Scientists Use Radio Telescopes And GPS To Monitor Nuclear Tests
February 20, 2013

Scientists Use Radio Telescopes And GPS To Monitor Nuclear Tests

Alan McStravick for — Your Universe Online

The world was on edge earlier this month when North Korea detonated an underground nuclear explosion (UNE) meant to showcase to the world community the abilities of this beleaguered nation. In a recent story published in The Guardian, reports surfaced North Korea is planning two additional nuclear tests just this year. UNEs were once commonplace, giving the testing nation the knowledge surrounding their nuclear capability. The US performed their last UNE in September of 1992 in the Nevada desert.

This last UNE performed by the US, codenamed Hunters Trophy, was analyzed by a team comprised of astronomers and researchers at the US Naval Research Laboratory and The Ohio State University Department of Civil, Environmental and Geodetic Engineering. The team utilized both radio telescope interferometry and Global Positioning Satellite (GPS) data recorded of the ionosphere.

Popularized in the movie ℠Contact´, the Very Large Array (VLA), operated by the National Radio Astronomy Observatory, with their 27 individual 25-meter parabolic dish antennas, was used to collect the radio telescope data for the study. The VLA is located 50 miles to the west of Socorro, New Mexico, situated in the Plains of San Agustin.

The VLA, as an interferometer, operates by multiplying the data from each pair of telescopes. This multiplication allows for the observation of interference patterns. It is the structure of interference patterns, and the changes they undergo in time due to the Earth´s rotation, that reflects the structure of radio sources in the sky.
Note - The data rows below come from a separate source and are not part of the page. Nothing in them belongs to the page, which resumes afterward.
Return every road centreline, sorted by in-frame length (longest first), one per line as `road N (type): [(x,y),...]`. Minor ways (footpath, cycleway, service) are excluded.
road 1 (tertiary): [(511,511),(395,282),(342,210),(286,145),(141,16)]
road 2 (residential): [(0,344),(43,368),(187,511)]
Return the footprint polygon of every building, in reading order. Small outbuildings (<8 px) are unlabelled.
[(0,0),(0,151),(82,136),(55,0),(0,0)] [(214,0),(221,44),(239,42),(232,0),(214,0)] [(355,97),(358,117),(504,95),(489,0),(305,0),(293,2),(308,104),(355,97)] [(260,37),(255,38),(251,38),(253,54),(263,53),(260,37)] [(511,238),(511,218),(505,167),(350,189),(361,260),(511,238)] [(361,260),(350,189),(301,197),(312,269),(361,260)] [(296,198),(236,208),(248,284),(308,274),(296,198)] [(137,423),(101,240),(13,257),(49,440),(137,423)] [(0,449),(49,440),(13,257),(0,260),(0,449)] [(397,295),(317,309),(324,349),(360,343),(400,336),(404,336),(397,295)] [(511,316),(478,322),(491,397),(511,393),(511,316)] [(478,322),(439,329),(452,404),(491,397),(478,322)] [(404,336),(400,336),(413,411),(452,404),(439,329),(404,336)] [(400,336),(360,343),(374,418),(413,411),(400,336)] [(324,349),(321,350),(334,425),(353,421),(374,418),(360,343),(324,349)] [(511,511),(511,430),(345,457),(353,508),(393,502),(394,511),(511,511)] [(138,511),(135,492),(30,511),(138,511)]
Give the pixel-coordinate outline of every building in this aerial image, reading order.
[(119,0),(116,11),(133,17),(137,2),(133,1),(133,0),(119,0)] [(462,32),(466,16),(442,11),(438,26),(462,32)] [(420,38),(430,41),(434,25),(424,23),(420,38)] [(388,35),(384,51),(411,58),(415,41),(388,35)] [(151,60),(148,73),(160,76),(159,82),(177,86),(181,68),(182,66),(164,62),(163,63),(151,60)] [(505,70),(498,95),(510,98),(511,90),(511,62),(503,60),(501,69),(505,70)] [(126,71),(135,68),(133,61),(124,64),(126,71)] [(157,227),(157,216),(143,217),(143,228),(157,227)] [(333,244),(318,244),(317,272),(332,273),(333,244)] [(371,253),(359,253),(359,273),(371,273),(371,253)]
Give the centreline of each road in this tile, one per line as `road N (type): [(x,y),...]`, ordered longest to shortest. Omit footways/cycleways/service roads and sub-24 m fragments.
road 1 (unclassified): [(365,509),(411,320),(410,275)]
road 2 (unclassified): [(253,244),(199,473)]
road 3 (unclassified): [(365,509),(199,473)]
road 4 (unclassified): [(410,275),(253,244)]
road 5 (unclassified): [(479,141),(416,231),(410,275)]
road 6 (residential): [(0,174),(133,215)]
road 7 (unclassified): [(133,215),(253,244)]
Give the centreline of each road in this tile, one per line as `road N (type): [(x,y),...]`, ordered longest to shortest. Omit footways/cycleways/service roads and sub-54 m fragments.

The research team utilized the VLA to act in a manner that is contrary to its typical application. As a radio synthesis telescope meant to observe bands between 1 and 50 gigahertz, the VLA is most usually used in the observation of cosmic sources. A strict detailed calibration scheme is required to remove the effects of the ionosphere when searching the cosmos. However, for this study, the researchers wanted to direct their focus completely upon the ionosphere.

On September 18, 1992, during the Hunters Trophy UNE, the VLA was in the process of observing several relatively bright cosmic sources at 1.4 gigahertz. The arrangement of the array in a compact D-configuration allowed for an increased sensitivity to smaller-scale fluctuations. This allowed the team to mine the archived data for that day. A self-calibration was performed by using each source to obtain differences in total electron content (ΔTEC) time series for each antenna.

"One can see that between roughly 20 and 25 minutes after the UNE, the signature of disturbances in the ionosphere moving toward the northeast and southwest are nearly perpendicular to the direction from Hunters Trophy," said US Naval Research Laboratory radio astronomer Joseph Helmboldt, PhD. "Given their characteristics, it seems likely that these disturbances are associated with small-scale distortions propagating along the larger traveling ionospheric disturbance generated by the Hunters Trophy explosion."

The use of GPS is also very beneficial in the study of the detection and discrimination of UNEs. This is due, mainly, to the sensitivity of GPS signals to ionospheric disturbances. GPS measurements were used for the validation of the VLA measurements. The team believed, by studying the ionosphere, and more specifically Traveling Ionospheric Disturbances (TIDs) that were excited by acoustic-gravity waves from surface and underground explosions, they would be able to find an increase in fluctuation some 30 minutes after the detonation. With GPS data supporting their findings, the team contends both travel time and distance of each event were highly correlated.

"Combining the results of both spectral techniques, we found a class of intermediate and small-scale waves," said Helmboldt. "Our exploration of VHF/UHF observations with the VLA has successfully demonstrated the power of this instrument to characterize a variety of transient ionospheric phenomena."

The US Naval Research Laboratory, established over 85 years ago and located in the Washington, DC area, is a full-spectrum corporate laboratory engaged in a broadly based multidisciplinary program of scientific research and advanced technological development. Other major sites for the laboratory are located at the Stennis Space Center in Mississippi and in Monterey, Califoria.